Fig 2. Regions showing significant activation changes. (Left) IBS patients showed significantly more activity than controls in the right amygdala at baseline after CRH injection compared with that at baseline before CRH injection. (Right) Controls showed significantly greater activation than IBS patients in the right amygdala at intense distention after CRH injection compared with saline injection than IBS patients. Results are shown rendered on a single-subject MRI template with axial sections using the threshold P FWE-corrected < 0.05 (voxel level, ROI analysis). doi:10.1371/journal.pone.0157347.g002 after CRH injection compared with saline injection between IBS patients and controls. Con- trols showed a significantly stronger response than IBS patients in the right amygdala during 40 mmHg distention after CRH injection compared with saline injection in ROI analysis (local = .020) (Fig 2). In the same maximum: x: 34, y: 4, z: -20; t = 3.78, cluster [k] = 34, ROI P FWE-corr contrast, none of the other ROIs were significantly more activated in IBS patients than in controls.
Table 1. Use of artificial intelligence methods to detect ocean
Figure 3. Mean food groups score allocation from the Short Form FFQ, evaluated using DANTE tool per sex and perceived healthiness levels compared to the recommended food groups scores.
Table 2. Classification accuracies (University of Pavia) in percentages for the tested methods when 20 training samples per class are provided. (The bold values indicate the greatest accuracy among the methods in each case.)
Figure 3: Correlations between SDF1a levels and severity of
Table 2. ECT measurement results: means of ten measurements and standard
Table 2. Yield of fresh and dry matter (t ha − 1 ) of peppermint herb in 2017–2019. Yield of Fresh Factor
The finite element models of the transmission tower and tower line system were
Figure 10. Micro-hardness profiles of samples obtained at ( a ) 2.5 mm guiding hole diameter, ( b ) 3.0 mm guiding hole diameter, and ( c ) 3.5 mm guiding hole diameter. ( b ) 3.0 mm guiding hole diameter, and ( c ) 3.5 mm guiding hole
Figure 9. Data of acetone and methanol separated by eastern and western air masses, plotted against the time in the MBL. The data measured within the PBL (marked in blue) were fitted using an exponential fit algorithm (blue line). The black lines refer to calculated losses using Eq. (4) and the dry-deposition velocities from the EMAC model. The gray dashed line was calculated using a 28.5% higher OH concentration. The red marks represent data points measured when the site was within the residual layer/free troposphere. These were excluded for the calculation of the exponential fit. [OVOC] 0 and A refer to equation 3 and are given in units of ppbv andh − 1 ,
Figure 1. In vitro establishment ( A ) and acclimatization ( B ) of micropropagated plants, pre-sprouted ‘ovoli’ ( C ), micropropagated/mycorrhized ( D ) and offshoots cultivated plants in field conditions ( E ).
────
The task:
Copy each line of the data above that holds "methods".

Your response:
Table 1. Use of artificial intelligence methods to detect ocean
Table 2. Classification accuracies (University of Pavia) in percentages for the tested methods when 20 training samples per class are provided. (The bold values indicate the greatest accuracy among the methods in each case.)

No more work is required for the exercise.